1. Humble Beginnings
Q: How did you get started and what or who inspired and empowered you to?
Being obsessed with documentaries and watching international news channels every singe day, it was pretty clear to me that working in world news and current affairs was something I needed to do for a living. I love to learn. So I would spend my time as a solo traveller making mini documentaries or taking photos of people, places and cultures that were so different to my own. I would come home and be so surprised at how little people really new about the world when I would tell them the things I did and saw. That made me want to tell my stories to a wider audience and at a out the age of 21 I decided that being a lawyer (which I am studying to become) would never be as fulfilling or rewarding as being a war correspondent.

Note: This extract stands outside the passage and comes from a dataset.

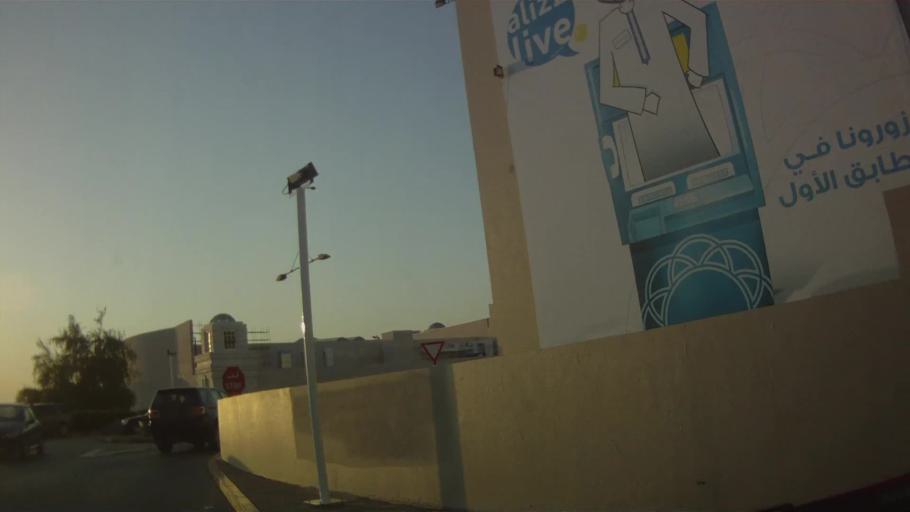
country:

Then at 23 when I was in Kenya, where my father is based, I was caught up in the Westgate Mall siege, which claimed the lives of 67 people and wounded hundreds. Being caught up in the four day siege and living to tell the tale was something that changed my life forever. I was traumatised by what had happened and felt it was so necessary to tell my story so that other Australians could be more aware of the type of terror and adversity that happens all over the world but is seldom acknowledged. After doing a sit down interview with Tracy Grimshaw for A Current Affair, I knew that if there was ever an opportunity to be involved in an industry that I was so passionate about it was right there, on that program. So for so long after that, I worked for free, proving myself in the industry until they took a chance on me and offered me a job. It was by far the greatest opportunity I have ever received and I will be forever grateful for my time at A Current Affair.
Something that I think is really important to note is that although my greatest opportunity stemmed from the most horrific event, I would give anything to take it all back. If I could bring back the lives of those 67 people and still be working in a clothes shop today, I would. No career, no lifestyle, no amount of money is ever worth more than a human life.
Q: What unique and creative strategies if any did you use when you were first getting started?
There was nothing creative about my beginning in the industry, I saw an opportunity and I took it. Obviously never studying journalism or working in television before, I was behind the eight ball when I first started my work experience. I asked so many questions, I took notes on everything and I made sure that I understood everything that was being taught to me before I moved on.
Q: What mindset distinguished you from others who were doing the same thing? How did you develop it?
I think the difference in my mindset from others who were striving to get in to the media, is that I wasn’t taught what I knew of the industry in school. I lived it. I went out and taught it to myself. Instead of doing a journalism degree I was travelling with an SLR, conducting interviews in Indonesian orphanages or small towns in Africa.
3. What is your definition of success?
To me, success is about ambition and drive. It doesn’t matter what your job is or how much money you earn, if you are putting forward your best effort, in whatever position you’re in, then you are successful. Be passionate about whatever it is that you do. Be proud of who you are, where you have come from and where you want to end up, wherever that may be.
Q: What do you think is the main reason why some people face failure when going after their vision?
I don’t really think failure is something that people should ever be thinking about. If you fail to get to where you want to be it is probably because you’re just not ready for it yet. Start off small to begin with and over time, you will develop the knowledge and skills that are necessary to achieve your end goal. Learning from your mistakes is the exact reason as to why there is no such thing as failure. You can’t fail if you are learning because to learn is to better yourself.
5. What is the best piece of advice you have received or came across and would like to share with everyone?
Don’t take other peoples opinions of who you are, or what you do, personally. Everybody is going to have an opinion of you and what you do but very few will ever understand you of get to know you.